Jordan, whose aunt said she was directed to Skid Row for heroin, also went to treatment after her appearance, but she didn’t get well, the aunt said.
“It was a complete bust,” Smith said of the “Dr. Phil” show. “Didn’t help at all. Just ratings for him. People are going to him, like us, with serious, life-threatening problems looking for help. It just doesn’t happen.“
McGraw promised Kaitlin “the best help, in my opinion, in the United States,” and, on stage, guaranteed that she would be in treatment until her baby was born. Kaitlin left the treatment center against medical advice after 15 days. Her baby was born addicted in January, King-Parrish said, and went into foster care.

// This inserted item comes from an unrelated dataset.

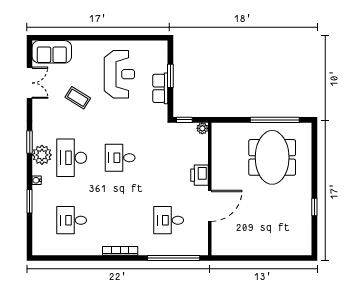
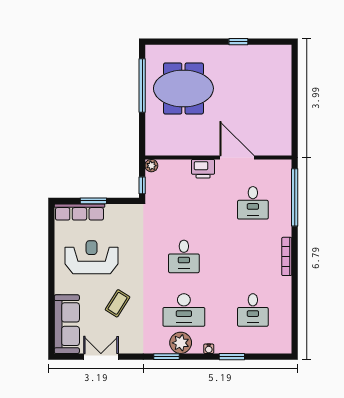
sofa: (52, 52) -> (67, 324), width x1.36
row of seats: (160, 88) -> (79, 212), moved, width x1.48

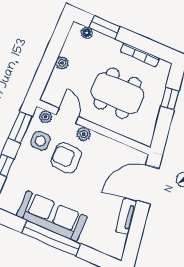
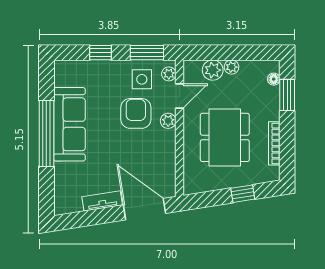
plant: (58, 80) -> (213, 70), added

“The treatment facility is not a locked ward, and she is a hard-core heroin addict. That’s what they do,” Greenberg said in his statement. “We deal with people in the real world.”
The show had the family back, after King-Parrish wrote a letter saying she believed their appearance had been “for ratings and not help.” Kaitlin was sent to treatment a second time but kicked out for noncompliance, King-Parrish said.
Today, Kaitlin is homeless and she was recently admitted to the hospital with liver failure, her mother said. Kaitlin did not respond to requests for comment.
“Poor, middle class, high class. Rich. It doesn’t matter. Heroin will take it and kill you. And that’s what I have to make myself know, that that’s probably going to be Kaitlin’s end,” King-Parrish said.
She has resigned herself to what she fears is coming.